What You Need to Know About the Omicron Variant
Omicron is the latest variant of the virus that causes COVID-19. Like Delta, it has been designated an “Option of Concern” (more serious than “Option of Interest”) by the World Health Organization. Like Delta, he moves quickly. Cases have skyrocketed recently in South Africa, and cases of this variant have since been found in New York, Hawaii, California, Minnesota and Colorado .
So yes, Omicron is what health officials are concerned about. But this did not completely change the rules of the game around COVID. The WHO continues to recommend masks, ventilation, distancing and vaccines as our best remedies against this.
How bad is the Omicron option?
Omicron has caught the attention of health officials because its numbers have grown rapidly in several countries in southern Africa and because it has several genetic mutations that might be bad news, but we don’t know how bad yet. You don’t hear much about it because it is terribly bad; you hear about it because it is disturbing and new.

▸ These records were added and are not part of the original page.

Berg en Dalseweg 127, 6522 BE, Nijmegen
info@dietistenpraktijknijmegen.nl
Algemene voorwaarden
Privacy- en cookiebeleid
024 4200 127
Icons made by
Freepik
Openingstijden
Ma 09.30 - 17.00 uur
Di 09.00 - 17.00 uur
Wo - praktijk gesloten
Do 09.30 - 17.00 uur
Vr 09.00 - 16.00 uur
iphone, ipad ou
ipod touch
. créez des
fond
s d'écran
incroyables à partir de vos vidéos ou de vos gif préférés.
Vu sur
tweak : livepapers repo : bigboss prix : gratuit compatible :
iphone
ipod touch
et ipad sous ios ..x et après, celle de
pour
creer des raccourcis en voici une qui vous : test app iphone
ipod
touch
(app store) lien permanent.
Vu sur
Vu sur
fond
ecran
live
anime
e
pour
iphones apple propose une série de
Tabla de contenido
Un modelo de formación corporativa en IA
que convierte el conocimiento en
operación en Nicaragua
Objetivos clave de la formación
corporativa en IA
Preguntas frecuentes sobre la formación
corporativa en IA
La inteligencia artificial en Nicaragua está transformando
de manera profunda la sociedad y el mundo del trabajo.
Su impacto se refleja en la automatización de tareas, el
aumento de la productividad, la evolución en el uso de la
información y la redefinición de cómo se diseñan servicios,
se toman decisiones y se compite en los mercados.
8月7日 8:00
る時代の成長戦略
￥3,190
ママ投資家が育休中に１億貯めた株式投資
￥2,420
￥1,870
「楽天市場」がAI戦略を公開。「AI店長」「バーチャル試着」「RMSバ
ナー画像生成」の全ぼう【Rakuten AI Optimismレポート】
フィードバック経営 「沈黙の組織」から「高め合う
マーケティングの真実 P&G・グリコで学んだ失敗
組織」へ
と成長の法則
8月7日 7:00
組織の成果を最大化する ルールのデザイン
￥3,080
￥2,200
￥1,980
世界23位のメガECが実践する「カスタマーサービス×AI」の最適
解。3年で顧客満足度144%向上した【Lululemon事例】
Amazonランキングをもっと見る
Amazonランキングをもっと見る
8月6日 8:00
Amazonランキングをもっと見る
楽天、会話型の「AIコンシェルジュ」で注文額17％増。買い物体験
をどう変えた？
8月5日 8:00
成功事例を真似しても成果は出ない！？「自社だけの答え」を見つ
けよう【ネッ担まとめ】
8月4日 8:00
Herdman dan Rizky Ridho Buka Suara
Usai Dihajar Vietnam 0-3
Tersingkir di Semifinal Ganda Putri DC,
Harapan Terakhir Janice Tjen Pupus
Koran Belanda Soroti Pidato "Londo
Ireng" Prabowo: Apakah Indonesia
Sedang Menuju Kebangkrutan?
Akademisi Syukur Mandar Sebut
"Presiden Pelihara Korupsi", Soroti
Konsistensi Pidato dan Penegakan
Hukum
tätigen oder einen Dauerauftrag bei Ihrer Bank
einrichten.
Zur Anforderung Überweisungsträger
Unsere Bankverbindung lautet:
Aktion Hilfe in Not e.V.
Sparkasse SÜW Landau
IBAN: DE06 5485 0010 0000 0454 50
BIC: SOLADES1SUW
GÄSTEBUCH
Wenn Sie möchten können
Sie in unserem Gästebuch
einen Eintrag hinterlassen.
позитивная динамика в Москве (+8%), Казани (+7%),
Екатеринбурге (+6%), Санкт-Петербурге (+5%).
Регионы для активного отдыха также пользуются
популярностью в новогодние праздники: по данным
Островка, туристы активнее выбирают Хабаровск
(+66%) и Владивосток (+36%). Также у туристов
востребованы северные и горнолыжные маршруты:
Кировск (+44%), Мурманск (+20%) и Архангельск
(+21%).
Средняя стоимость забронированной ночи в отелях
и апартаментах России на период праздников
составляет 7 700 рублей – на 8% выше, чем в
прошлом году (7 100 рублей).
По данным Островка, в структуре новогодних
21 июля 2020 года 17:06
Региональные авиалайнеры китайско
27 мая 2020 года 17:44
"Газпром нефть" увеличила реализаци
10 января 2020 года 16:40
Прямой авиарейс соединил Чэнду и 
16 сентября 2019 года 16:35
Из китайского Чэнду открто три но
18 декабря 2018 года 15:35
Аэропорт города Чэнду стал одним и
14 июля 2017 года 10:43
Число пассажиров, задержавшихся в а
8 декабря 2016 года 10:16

(This, by the way, is a good lesson in why we do not name diseases or variants after places: There was another “South African variant” at the beginning of the pandemic, has nothing to do with this and Omicron probably did not come from. South Africa ; scientists of that country have just examined it in the most thorough way.)

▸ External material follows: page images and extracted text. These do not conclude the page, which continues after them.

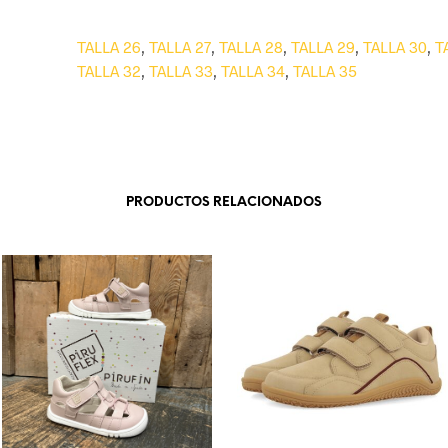
TALLA 26
,
TALLA 27
,
TALLA 28
,
TALLA 29
,
TALLA 30
,
T
TALLA 32
,
TALLA 33
,
TALLA 34
,
TALLA 35
PRODUCTOS RELACIONADOS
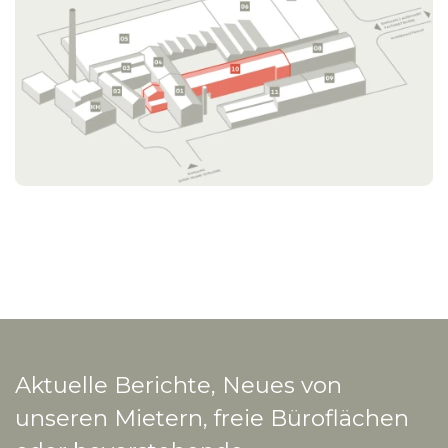
Aktuelle Berichte, Neues von
unseren Mietern, freie Büroflächen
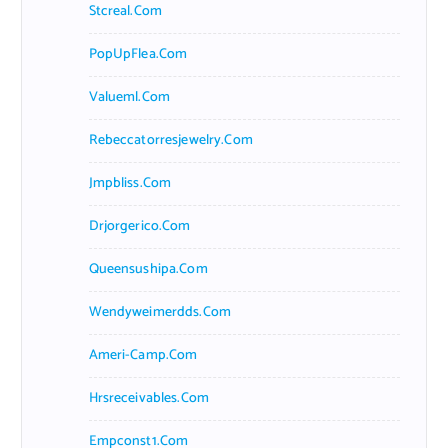
Stcreal.com
PopUpFlea.com
Valueml.com
Rebeccatorresjewelry.com
Jmpbliss.com
Drjorgerico.com
Queensushipa.com
Wendyweimerdds.com
Ameri-Camp.com
Hrsreceivables.com
Empconst1.com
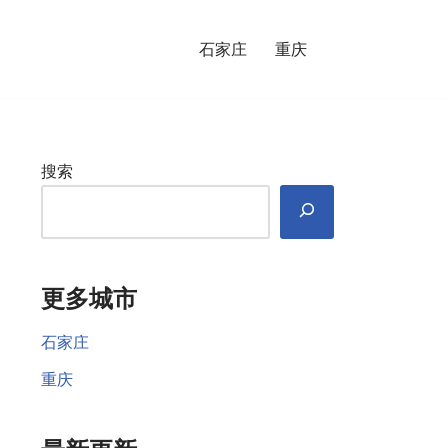
石家庄
重庆
搜索
更多城市
石家庄
重庆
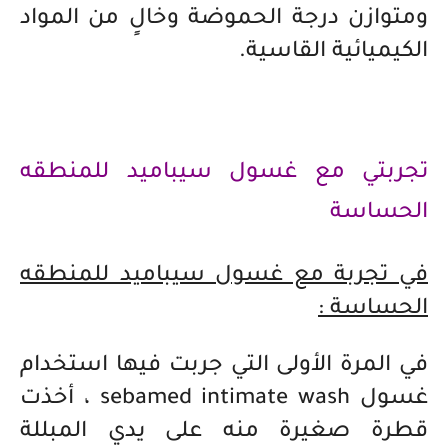
ومتوازن درجة الحموضة وخالٍ من المواد
الكيميائية القاسية.
تجربتي مع غسول سيباميد للمنطقه
الحساسة
في تجربة مع غسول سيباميد للمنطقه
الحساسة :
في المرة الأولى التي جربت فيها استخدام
غسول sebamed intimate wash ، أخذت
قطرة صغيرة منه على يدي المبللة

According to the World Health Organization :
- The Omicron may be more transferable than other options, but we’re not sure yet.
- Omicron can cause more severe disease than other options, but again, we’re still not sure.

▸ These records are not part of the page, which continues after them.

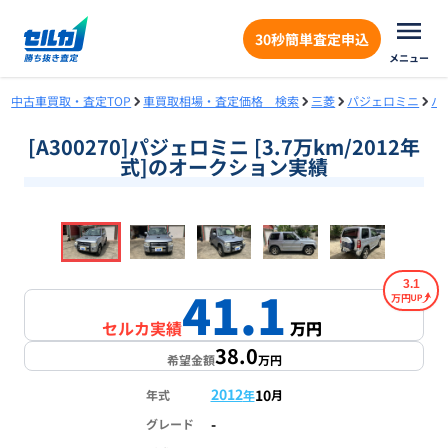
30秒簡単査定申込
メニュー
中古車買取・査定TOP
車買取相場・査定価格 検索
三菱
パジェロミニ
パ
[A300270]パジェロミニ [3.7万km/2012年
式]のオークション実績
❮
❯
1
/
18
3.1
41.1
万円
セルカ実績
万円
38.0
希望金額
万円
2012
10
年式
年
月
-
グレード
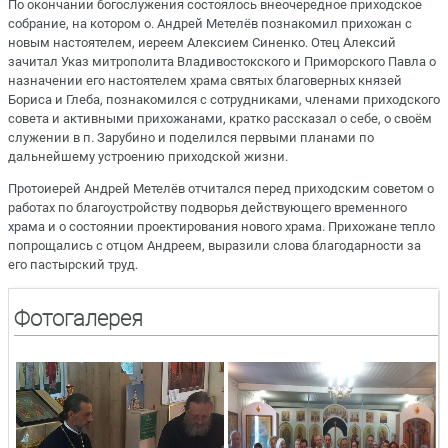
По окончании богослужения состоялось внеочередное приходское
собрание, на котором о. Андрей Метелёв познакомил прихожан с
новым настоятелем, иереем Алексием Синенко. Отец Алексий
зачитал Указ митрополита Владивостокского и Приморского Павла о
назначении его настоятелем храма святых благоверных князей
Бориса и Глеба, познакомился с сотрудниками, членами приходского
совета и активными прихожанами, кратко рассказал о себе, о своём
служении в п. Зарубино и поделился первыми планами по
дальнейшему устроению приходской жизни.
Протоиерей Андрей Метелёв отчитался перед приходским советом о
работах по благоустройству подворья действующего временного
храма и о состоянии проектирования нового храма. Прихожане тепло
попрощались с отцом Андреем, выразили слова благодарности за
его пастырский труд.
Фотогалерея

- “Modern vaccines remain effective against serious illness and death.” We do not yet know if the effectiveness of the vaccine against milder forms of the disease is reduced.
- COVID tests can still detect Omicron.
- Corticosteroids and IL6 receptor blockers – two treatments used for COVID – are still working. We do not know about other treatments.
- According to “preliminary data,” a previous infection may not protect well against re-infection with Omicron.
What should I do?
As far as we know, our current tools are still performing well. Vaccines are especially important. It seems that modern vaccines still protect very well against serious illness and death, and it is likely that they will continue to protect against less severe illnesses caused by Omicron. (There are many more Delta and other variant viruses.)
In fact, the new option may make vaccination even more important. If you have had COVID before and thought you were probably immune, you may be more susceptible to Omicron than previous options. And vaccines protect you and those around you for the same reasons as before. Remember, vaccines are now available to everyone ages 5 and up , so get vaccinated if you haven’t already.